* [INPUT]
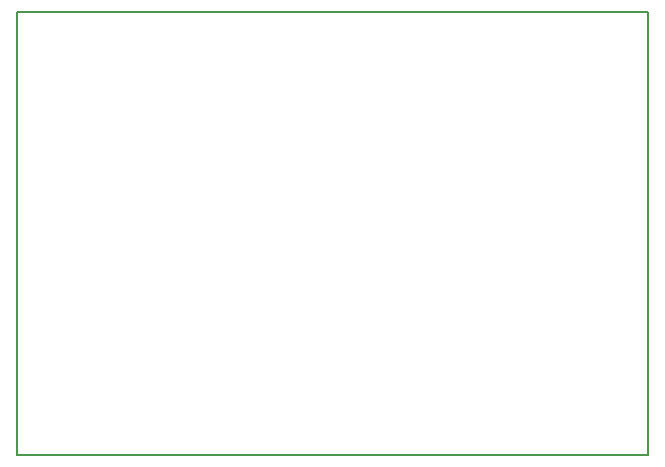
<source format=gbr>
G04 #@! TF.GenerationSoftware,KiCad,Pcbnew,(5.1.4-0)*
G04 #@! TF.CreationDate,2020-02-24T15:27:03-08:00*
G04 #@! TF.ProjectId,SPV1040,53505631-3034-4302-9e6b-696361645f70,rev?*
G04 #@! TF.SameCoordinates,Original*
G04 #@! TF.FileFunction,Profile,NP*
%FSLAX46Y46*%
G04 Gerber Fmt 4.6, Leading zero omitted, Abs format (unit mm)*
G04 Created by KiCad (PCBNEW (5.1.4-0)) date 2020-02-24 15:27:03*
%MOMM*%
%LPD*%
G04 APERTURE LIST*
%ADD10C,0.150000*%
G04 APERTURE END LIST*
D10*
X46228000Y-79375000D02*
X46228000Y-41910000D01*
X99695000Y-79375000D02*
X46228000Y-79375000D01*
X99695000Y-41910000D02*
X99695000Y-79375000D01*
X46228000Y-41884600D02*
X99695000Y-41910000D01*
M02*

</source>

* * *

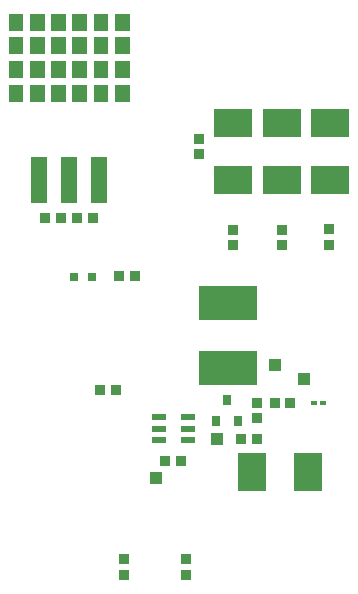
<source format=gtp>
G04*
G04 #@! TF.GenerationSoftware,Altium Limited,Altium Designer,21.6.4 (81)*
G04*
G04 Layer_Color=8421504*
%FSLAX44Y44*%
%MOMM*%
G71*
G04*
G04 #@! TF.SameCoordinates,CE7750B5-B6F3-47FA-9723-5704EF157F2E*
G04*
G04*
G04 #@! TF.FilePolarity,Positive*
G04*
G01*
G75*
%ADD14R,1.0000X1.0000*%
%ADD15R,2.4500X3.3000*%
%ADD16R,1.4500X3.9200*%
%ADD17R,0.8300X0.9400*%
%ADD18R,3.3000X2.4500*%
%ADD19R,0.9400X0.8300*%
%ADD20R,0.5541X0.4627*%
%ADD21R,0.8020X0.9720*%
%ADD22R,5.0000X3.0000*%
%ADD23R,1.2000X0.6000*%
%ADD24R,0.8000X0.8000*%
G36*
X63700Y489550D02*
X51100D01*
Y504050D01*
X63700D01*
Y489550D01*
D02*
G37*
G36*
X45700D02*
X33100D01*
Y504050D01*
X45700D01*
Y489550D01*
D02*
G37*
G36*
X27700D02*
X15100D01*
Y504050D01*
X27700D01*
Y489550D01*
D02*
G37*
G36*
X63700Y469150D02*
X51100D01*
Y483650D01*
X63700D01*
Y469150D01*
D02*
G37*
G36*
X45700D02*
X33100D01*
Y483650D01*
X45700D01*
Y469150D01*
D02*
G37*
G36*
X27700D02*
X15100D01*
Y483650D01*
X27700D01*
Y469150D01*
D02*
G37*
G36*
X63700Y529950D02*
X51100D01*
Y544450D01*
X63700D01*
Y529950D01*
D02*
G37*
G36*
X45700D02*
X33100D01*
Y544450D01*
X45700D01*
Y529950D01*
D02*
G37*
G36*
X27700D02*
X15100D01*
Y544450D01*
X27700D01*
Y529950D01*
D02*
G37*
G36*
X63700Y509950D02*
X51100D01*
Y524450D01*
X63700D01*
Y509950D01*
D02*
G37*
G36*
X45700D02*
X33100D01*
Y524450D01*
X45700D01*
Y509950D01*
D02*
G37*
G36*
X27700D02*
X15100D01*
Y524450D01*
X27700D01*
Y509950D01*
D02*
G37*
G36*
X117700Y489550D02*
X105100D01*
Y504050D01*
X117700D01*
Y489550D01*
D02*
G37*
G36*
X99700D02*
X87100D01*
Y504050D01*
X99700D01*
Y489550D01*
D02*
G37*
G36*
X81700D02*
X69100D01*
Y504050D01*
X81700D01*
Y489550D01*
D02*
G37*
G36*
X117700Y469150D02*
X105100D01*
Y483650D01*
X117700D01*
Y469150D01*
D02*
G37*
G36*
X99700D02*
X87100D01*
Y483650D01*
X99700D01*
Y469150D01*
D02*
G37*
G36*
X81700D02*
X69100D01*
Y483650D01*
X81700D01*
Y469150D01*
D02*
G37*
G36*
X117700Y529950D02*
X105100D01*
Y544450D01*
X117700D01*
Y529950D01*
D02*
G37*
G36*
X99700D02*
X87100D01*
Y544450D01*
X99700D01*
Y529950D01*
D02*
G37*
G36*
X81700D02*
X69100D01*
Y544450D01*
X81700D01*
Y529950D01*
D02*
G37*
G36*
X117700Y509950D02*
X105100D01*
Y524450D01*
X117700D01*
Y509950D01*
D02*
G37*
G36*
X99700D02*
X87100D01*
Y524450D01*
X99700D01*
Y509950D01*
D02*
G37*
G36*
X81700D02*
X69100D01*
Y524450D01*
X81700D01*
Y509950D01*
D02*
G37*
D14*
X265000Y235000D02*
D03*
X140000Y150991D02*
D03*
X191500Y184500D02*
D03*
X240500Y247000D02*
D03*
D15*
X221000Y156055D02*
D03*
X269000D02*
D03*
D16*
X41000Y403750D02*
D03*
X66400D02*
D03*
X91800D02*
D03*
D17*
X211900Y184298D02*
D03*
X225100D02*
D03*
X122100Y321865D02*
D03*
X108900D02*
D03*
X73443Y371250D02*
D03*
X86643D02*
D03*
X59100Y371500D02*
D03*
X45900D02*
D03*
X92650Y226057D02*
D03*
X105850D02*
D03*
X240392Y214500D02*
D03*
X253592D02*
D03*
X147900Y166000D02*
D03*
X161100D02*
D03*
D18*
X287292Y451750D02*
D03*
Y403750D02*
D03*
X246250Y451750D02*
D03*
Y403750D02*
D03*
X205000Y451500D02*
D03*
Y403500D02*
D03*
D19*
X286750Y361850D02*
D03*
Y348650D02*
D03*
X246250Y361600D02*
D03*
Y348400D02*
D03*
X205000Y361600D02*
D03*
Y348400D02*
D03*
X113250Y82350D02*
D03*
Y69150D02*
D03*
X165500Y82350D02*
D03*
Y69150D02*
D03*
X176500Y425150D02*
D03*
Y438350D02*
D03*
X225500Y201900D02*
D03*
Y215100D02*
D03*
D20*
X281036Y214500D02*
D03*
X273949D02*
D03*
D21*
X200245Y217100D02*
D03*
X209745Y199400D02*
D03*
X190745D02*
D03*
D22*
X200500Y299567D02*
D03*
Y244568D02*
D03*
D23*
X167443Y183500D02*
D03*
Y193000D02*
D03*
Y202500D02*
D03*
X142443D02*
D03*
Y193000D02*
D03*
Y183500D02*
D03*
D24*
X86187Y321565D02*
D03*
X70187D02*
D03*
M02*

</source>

* [TASK PROMPT] Please state how many lines in the listing contain the string "KiCad", and give nothing besides that number.

* [ANSWER FOR THIS EXERCISE] 2